Rendered images with source text:
++++

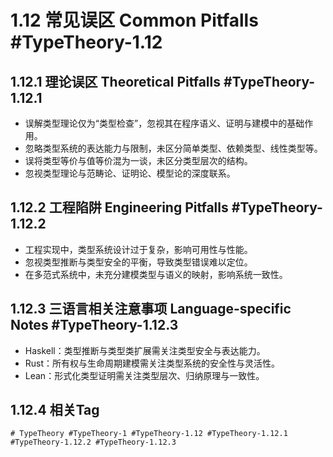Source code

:# 1.12 常见误区 Common Pitfalls #TypeTheory-1.12

## 1.12.1 理论误区 Theoretical Pitfalls #TypeTheory-1.12.1

- 误解类型理论仅为“类型检查”，忽视其在程序语义、证明与建模中的基础作用。
- 忽略类型系统的表达能力与限制，未区分简单类型、依赖类型、线性类型等。
- 误将类型等价与值等价混为一谈，未区分类型层次的结构。
- 忽视类型理论与范畴论、证明论、模型论的深度联系。

## 1.12.2 工程陷阱 Engineering Pitfalls #TypeTheory-1.12.2

- 工程实现中，类型系统设计过于复杂，影响可用性与性能。
- 忽视类型推断与类型安全的平衡，导致类型错误难以定位。
- 在多范式系统中，未充分建模类型与语义的映射，影响系统一致性。

## 1.12.3 三语言相关注意事项 Language-specific Notes #TypeTheory-1.12.3

- Haskell：类型推断与类型类扩展需关注类型安全与表达能力。
- Rust：所有权与生命周期建模需关注类型系统的安全性与灵活性。
- Lean：形式化类型证明需关注类型层次、归纳原理与一致性。

## 1.12.4 相关Tag

`# TypeTheory #TypeTheory-1 #TypeTheory-1.12 #TypeTheory-1.12.1 #TypeTheory-1.12.2 #TypeTheory-1.12.3`

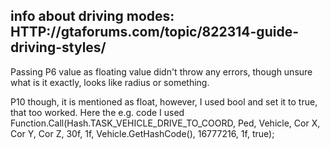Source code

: info about driving modes: HTTP://gtaforums.com/topic/822314-guide-driving-styles/
---------------------------------------------------------------
Passing P6 value as floating value didn't throw any errors, though unsure what is it exactly, looks like radius or something.

P10 though, it is mentioned as float, however, I used bool and set it to true, that too worked.
Here the e.g. code I used
Function.Call(Hash.TASK_VEHICLE_DRIVE_TO_COORD, Ped, Vehicle, Cor X, Cor Y, Cor Z, 30f, 1f, Vehicle.GetHashCode(), 16777216, 1f, true);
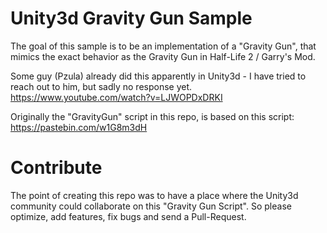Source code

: # Unity3d Gravity Gun Sample
The goal of this sample is to be an implementation of a "Gravity Gun", that mimics the exact behavior as the Gravity Gun in Half-Life 2 / Garry's Mod.

Some guy (Pzula) already did this apparently in Unity3d - I have tried to reach out to him, but sadly no response yet.
https://www.youtube.com/watch?v=LJWOPDxDRKI

Originally the "GravityGun" script in this repo, is based on this script: https://pastebin.com/w1G8m3dH

# Contribute
The point of creating this repo was to have a place where the Unity3d community could collaborate on this "Gravity Gun Script".
So please optimize, add features, fix bugs and send a Pull-Request.
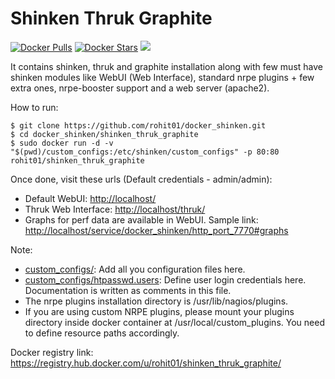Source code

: Shinken Thruk Graphite
======================

[![Docker Pulls](https://img.shields.io/docker/pulls/rohit01/shinken_thruk_graphite.svg)](https://hub.docker.com/r/rohit01/shinken_thruk_graphite/) [![Docker Stars](https://img.shields.io/docker/stars/rohit01/shinken_thruk_graphite.svg)](https://hub.docker.com/r/rohit01/shinken_thruk_graphite/) [![](https://badge.imagelayers.io/rohit01/shinken_thruk_graphite:latest.svg)](https://imagelayers.io/?images=rohit01/shinken_thruk_graphite:latest)

It contains shinken, thruk and graphite installation along with few must have shinken modules like WebUI (Web Interface), standard nrpe plugins + few extra ones, nrpe-booster support and a web server (apache2).

How to run:

    $ git clone https://github.com/rohit01/docker_shinken.git
    $ cd docker_shinken/shinken_thruk_graphite
    $ sudo docker run -d -v "$(pwd)/custom_configs:/etc/shinken/custom_configs" -p 80:80 rohit01/shinken_thruk_graphite

Once done, visit these urls (Default credentials - admin/admin):

* Default WebUI: <http://localhost/>
* Thruk Web Interface: <http://localhost/thruk/>
* Graphs for perf data are available in WebUI. Sample link: <http://localhost/service/docker_shinken/http_port_7770#graphs>

Note:

* [custom_configs/](custom_configs/): Add all you configuration files here.
* [custom_configs/htpasswd.users](custom_configs/htpasswd.users): Define user login credentials here. Documentation is written as comments in this file.
* The nrpe plugins installation directory is /usr/lib/nagios/plugins.
* If you are using custom NRPE plugins, please mount your plugins directory inside docker container at /usr/local/custom_plugins. You need to define resource paths accordingly.

Docker registry link: <https://registry.hub.docker.com/u/rohit01/shinken_thruk_graphite/>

++++

ACTION ITEM | Give the lines of the entries above exactly as they appear, leaving out each picture.

WRITTEN ANSWER |
Source code

:# 1.12 常见误区 Common Pitfalls #TypeTheory-1.12

## 1.12.1 理论误区 Theoretical Pitfalls #TypeTheory-1.12.1

- 误解类型理论仅为“类型检查”，忽视其在程序语义、证明与建模中的基础作用。
- 忽略类型系统的表达能力与限制，未区分简单类型、依赖类型、线性类型等。
- 误将类型等价与值等价混为一谈，未区分类型层次的结构。
- 忽视类型理论与范畴论、证明论、模型论的深度联系。

## 1.12.2 工程陷阱 Engineering Pitfalls #TypeTheory-1.12.2

- 工程实现中，类型系统设计过于复杂，影响可用性与性能。
- 忽视类型推断与类型安全的平衡，导致类型错误难以定位。
- 在多范式系统中，未充分建模类型与语义的映射，影响系统一致性。

## 1.12.3 三语言相关注意事项 Language-specific Notes #TypeTheory-1.12.3

- Haskell：类型推断与类型类扩展需关注类型安全与表达能力。
- Rust：所有权与生命周期建模需关注类型系统的安全性与灵活性。
- Lean：形式化类型证明需关注类型层次、归纳原理与一致性。

## 1.12.4 相关Tag

`# TypeTheory #TypeTheory-1 #TypeTheory-1.12 #TypeTheory-1.12.1 #TypeTheory-1.12.2 #TypeTheory-1.12.3`

Source code

: info about driving modes: HTTP://gtaforums.com/topic/822314-guide-driving-styles/
---------------------------------------------------------------
Passing P6 value as floating value didn't throw any errors, though unsure what is it exactly, looks like radius or something.

P10 though, it is mentioned as float, however, I used bool and set it to true, that too worked.
Here the e.g. code I used
Function.Call(Hash.TASK_VEHICLE_DRIVE_TO_COORD, Ped, Vehicle, Cor X, Cor Y, Cor Z, 30f, 1f, Vehicle.GetHashCode(), 16777216, 1f, true);
Source code

: # Unity3d Gravity Gun Sample
The goal of this sample is to be an implementation of a "Gravity Gun", that mimics the exact behavior as the Gravity Gun in Half-Life 2 / Garry's Mod.

Some guy (Pzula) already did this apparently in Unity3d - I have tried to reach out to him, but sadly no response yet.
https://www.youtube.com/watch?v=LJWOPDxDRKI

Originally the "GravityGun" script in this repo, is based on this script: https://pastebin.com/w1G8m3dH

# Contribute
The point of creating this repo was to have a place where the Unity3d community could collaborate on this "Gravity Gun Script".
So please optimize, add features, fix bugs and send a Pull-Request.
Source code

: Shinken Thruk Graphite
======================

[![Docker Pulls](https://img.shields.io/docker/pulls/rohit01/shinken_thruk_graphite.svg)](https://hub.docker.com/r/rohit01/shinken_thruk_graphite/) [![Docker Stars](https://img.shields.io/docker/stars/rohit01/shinken_thruk_graphite.svg)](https://hub.docker.com/r/rohit01/shinken_thruk_graphite/) [![](https://badge.imagelayers.io/rohit01/shinken_thruk_graphite:latest.svg)](https://imagelayers.io/?images=rohit01/shinken_thruk_graphite:latest)

It contains shinken, thruk and graphite installation along with few must have shinken modules like WebUI (Web Interface), standard nrpe plugins + few extra ones, nrpe-booster support and a web server (apache2).

How to run:

    $ git clone https://github.com/rohit01/docker_shinken.git
    $ cd docker_shinken/shinken_thruk_graphite
    $ sudo docker run -d -v "$(pwd)/custom_configs:/etc/shinken/custom_configs" -p 80:80 rohit01/shinken_thruk_graphite

Once done, visit these urls (Default credentials - admin/admin):

* Default WebUI: <http://localhost/>
* Thruk Web Interface: <http://localhost/thruk/>
* Graphs for perf data are available in WebUI. Sample link: <http://localhost/service/docker_shinken/http_port_7770#graphs>

Note:

* [custom_configs/](custom_configs/): Add all you configuration files here.
* [custom_configs/htpasswd.users](custom_configs/htpasswd.users): Define user login credentials here. Documentation is written as comments in this file.
* The nrpe plugins installation directory is /usr/lib/nagios/plugins.
* If you are using custom NRPE plugins, please mount your plugins directory inside docker container at /usr/local/custom_plugins. You need to define resource paths accordingly.

Docker registry link: <https://registry.hub.docker.com/u/rohit01/shinken_thruk_graphite/>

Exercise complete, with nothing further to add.